Allerdings glänzt die Post immer wieder mit unkonventionellen, kritischen Artikeln. 2020 etwa brachte die Zeitung einen «explosiven» Bericht über den «Laptop aus der Hölle» von Hunter Biden, dem Sohn von US-Präsident Joe Biden.
Dieser war unter anderem gespickt mit Beweisen für Einflussnahme und Drogenkonsum. «Big Tech» habe fast vier Jahre lang versucht, diese Enthüllung zu unterdrücken, so die Post, doch schließlich spielte das Gerät eine bedeutende Rolle im Prozess gegen den 54-Jährigen wegen Waffenbesitzes.

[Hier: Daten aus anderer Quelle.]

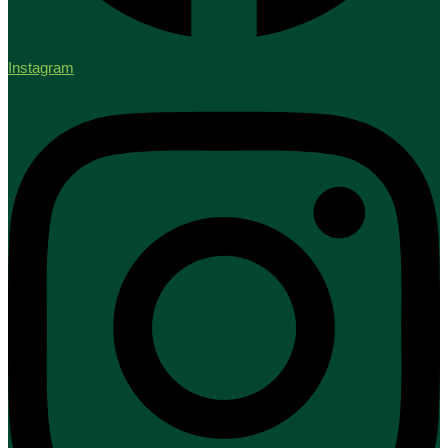
Instagram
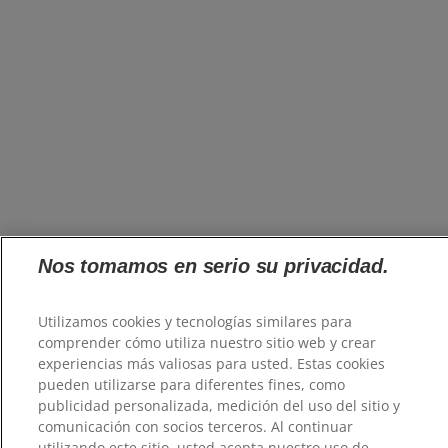
Nos tomamos en serio su privacidad.
Utilizamos cookies y tecnologías similares para
comprender cómo utiliza nuestro sitio web y crear
experiencias más valiosas para usted. Estas cookies
pueden utilizarse para diferentes fines, como
publicidad personalizada, medición del uso del sitio y
comunicación con socios terceros. Al continuar
utilizando este sitio, usted acepta nuestro uso de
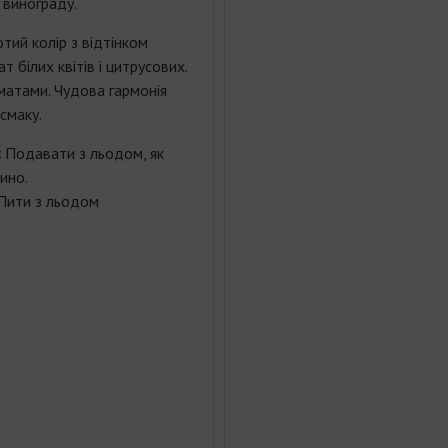
и винограду.
тий колір з відтінком
т білих квітів і цитрусових.
оматами. Чудова гармонія
смаку.
:
Подавати з льодом, як
ино.
Пити з льодом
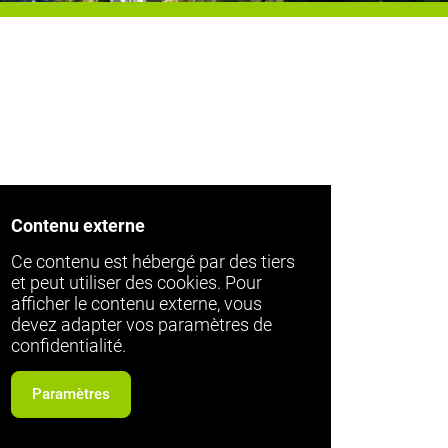
Contenu externe
Ce contenu est hébergé par des tiers
et peut utiliser des cookies. Pour
afficher le contenu externe, vous
devez adapter vos paramètres de
confidentialité.
Paramètres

Die New York Times hat sich auch hier nicht mit Ruhm bekleckert. Konnte sie doch selbst im Juni dieses Jahres «immer noch nicht zugeben, dass Hunter Bidens Laptop echt ist», wie es die Post ausdrückte.
Oder nehmen wir den 2004 von der Post veröffentlichten Artikel «AIDS Tots Used as ‹Guniea Pigs›» (AIDS-Kinder als ‹Versuchskaninchen› benutzt). Dieser enthüllte, dass in US-weiten, teils von Pharmafirmen wie GlaxoSmithKline finanzierten Studien Medikamentencocktails von bis zu sieben Präparaten über Jahre hinweg an schwarzen und Latino-Kindern aus ärmlichsten Verhältnissen, darunter auch Babys, getestet worden waren. Folge: Die Kleinen erlitten Gehirn- und Knochenmarkschäden, Erblindungen, Schlaganfälle – und einige Kinder starben auch.
Viele von Ihnen hatten sich in der Obhut von Einrichtungen wie dem New Yorker Incarnation Children‘s Center (ICC) befunden. Zugleich verdiente das ICC daran, dass es die Kinder für die Tests zur Verfügung stellte. Dabei handelte es sich bei den Medikamententests an den Kindern um so genannte Phase-1- und Phase-2-Trials, die mit dem höchsten Risiko verbunden sind, dass die Gesundheit Schaden nimmt – und ohne dass ein Nutzen für die Kinder vorhersagbar wäre.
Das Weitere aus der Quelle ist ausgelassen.